Les flacons se vendent de 500 CFA à 25.000 CFA (0,75 à 38 euros), les moins
chers étant importés de Côte d'Ivoire, du Mali ou fabriqués au Sénégal.

Sur les étiquettes, le taux d'hydroquinone - dépigmentant interdit dans
l'Union Européenne depuis 2001 - est officiellement de 2%.

En vérité, confesse un vendeur, "sur beaucoup de produits, le taux indiqué
n'est pas le bon. Il est plutôt de 5%".

Depuis quatre mois, Mounass, 21 ans, s'enduit de ces produits deux fois par
jour.

Parce qu'elle estime que "les hommes préfèrent les femmes à la peau claire",
elle peut dépenser 40.000 FCFA (61 euros) par mois pour sa dépigmentation,
soit l'équivalent du salaire minimum.

En dépit de tous les avertissements, la jeune femme assure ignorer les
dangers de ces produits.

Les patientes que le Pr. Niang voit défiler à l'hôpital ont de l'acné, des
tâches noires, des vergetures, des abcès. Deux cas de cancers de la peau
spécifiquement dus à l'utilisation de crèmes éclaircissantes ont même été
recensés ces quatre dernières années.

"Le risque de décès est surtout lié aux infections sévères de la peau,
principalement dues au corticoïdes, qui peuvent se généraliser"
(septicémie), explique la dermatologue.

L'utilisation de corticoïdes peut également engendrer hypertension et
diabète.

Et une étude effectuée en 2006 à la maternité de l'Institut d'hygiène
sociale de Dakar a montré que les femmes utilisant des corticoïdes à
outrance accouchaient d'enfants d'un poids plus faible que la moyenne des
bébés, selon la dermatologue Fatimata Ly, présidente de l'Association
internationale d'information sur la dépigmentation artificielle (Aiida)
créée en 2002.

Chaque soir, pendant 20 ans, Mme Diop s'est appliquée de tels produits
éclaircissants, jusqu'au jour où des taches noires sont apparues sur sa
peau. "Pour pouvoir arrêter, j'ai été aidée par un ami qui m'a soutenue.
Sans lui cela aurait été difficile", raconte cette femme de 50 ans.

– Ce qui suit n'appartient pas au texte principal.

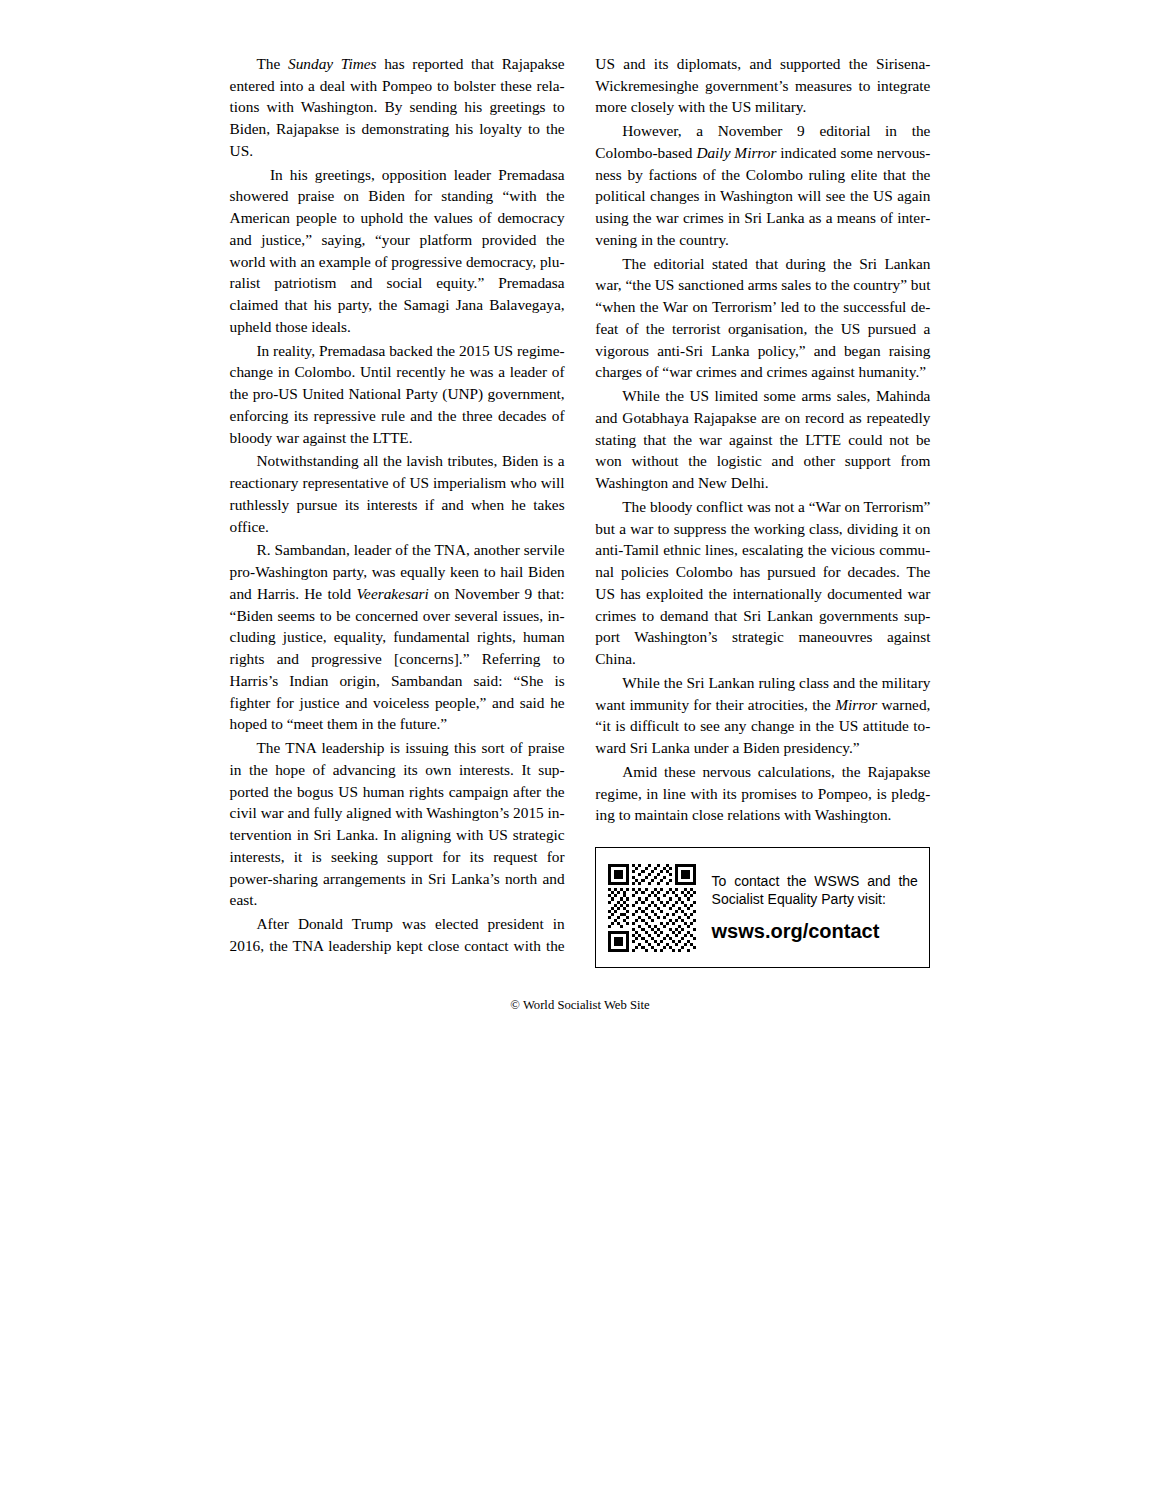The Sunday Times has reported that Rajapakse entered into a deal with Pompeo to bolster these relations with Washington. By sending his greetings to Biden, Rajapakse is demonstrating his loyalty to the US.
In his greetings, opposition leader Premadasa showered praise on Biden for standing “with the American people to uphold the values of democracy and justice,” saying, “your platform provided the world with an example of progressive democracy, pluralist patriotism and social equity.” Premadasa claimed that his party, the Samagi Jana Balavegaya, upheld those ideals.
In reality, Premadasa backed the 2015 US regime-change in Colombo. Until recently he was a leader of the pro-US United National Party (UNP) government, enforcing its repressive rule and the three decades of bloody war against the LTTE.
Notwithstanding all the lavish tributes, Biden is a reactionary representative of US imperialism who will ruthlessly pursue its interests if and when he takes office.
R. Sambandan, leader of the TNA, another servile pro-Washington party, was equally keen to hail Biden and Harris. He told Veerakesari on November 9 that: “Biden seems to be concerned over several issues, including justice, equality, fundamental rights, human rights and progressive [concerns].” Referring to Harris’s Indian origin, Sambandan said: “She is fighter for justice and voiceless people,” and said he hoped to “meet them in the future.”
The TNA leadership is issuing this sort of praise in the hope of advancing its own interests. It supported the bogus US human rights campaign after the civil war and fully aligned with Washington’s 2015 intervention in Sri Lanka. In aligning with US strategic interests, it is seeking support for its request for power-sharing arrangements in Sri Lanka’s north and east.
After Donald Trump was elected president in 2016, the TNA leadership kept close contact with the US and its diplomats, and supported the Sirisena-Wickremesinghe government’s measures to integrate more closely with the US military.
However, a November 9 editorial in the Colombo-based Daily Mirror indicated some nervousness by factions of the Colombo ruling elite that the political changes in Washington will see the US again using the war crimes in Sri Lanka as a means of intervening in the country.
The editorial stated that during the Sri Lankan war, “the US sanctioned arms sales to the country” but “when the War on Terrorism’ led to the successful defeat of the terrorist organisation, the US pursued a vigorous anti-Sri Lanka policy,” and began raising charges of “war crimes and crimes against humanity.”
While the US limited some arms sales, Mahinda and Gotabhaya Rajapakse are on record as repeatedly stating that the war against the LTTE could not be won without the logistic and other support from Washington and New Delhi.
The bloody conflict was not a “War on Terrorism” but a war to suppress the working class, dividing it on anti-Tamil ethnic lines, escalating the vicious communal policies Colombo has pursued for decades. The US has exploited the internationally documented war crimes to demand that Sri Lankan governments support Washington’s strategic maneouvres against China.
While the Sri Lankan ruling class and the military want immunity for their atrocities, the Mirror warned, “it is difficult to see any change in the US attitude toward Sri Lanka under a Biden presidency.”
Amid these nervous calculations, the Rajapakse regime, in line with its promises to Pompeo, is pledging to maintain close relations with Washington.
To contact the WSWS and the Socialist Equality Party visit: wsws.org/contact
© World Socialist Web Site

Selon les médecins, l'utilisation des produits de dépigmentation finit par
provoquer une sorte de "dépendance psychologique". "Les femmes ont
l'impression que si elles ne s'en servent plus, elles ne seront plus les
mêmes", constate le Pr. Niang.

Durant l'été, l'Aiida organisera à Dakar une journée de consultations
gratuites et des séances de prévention.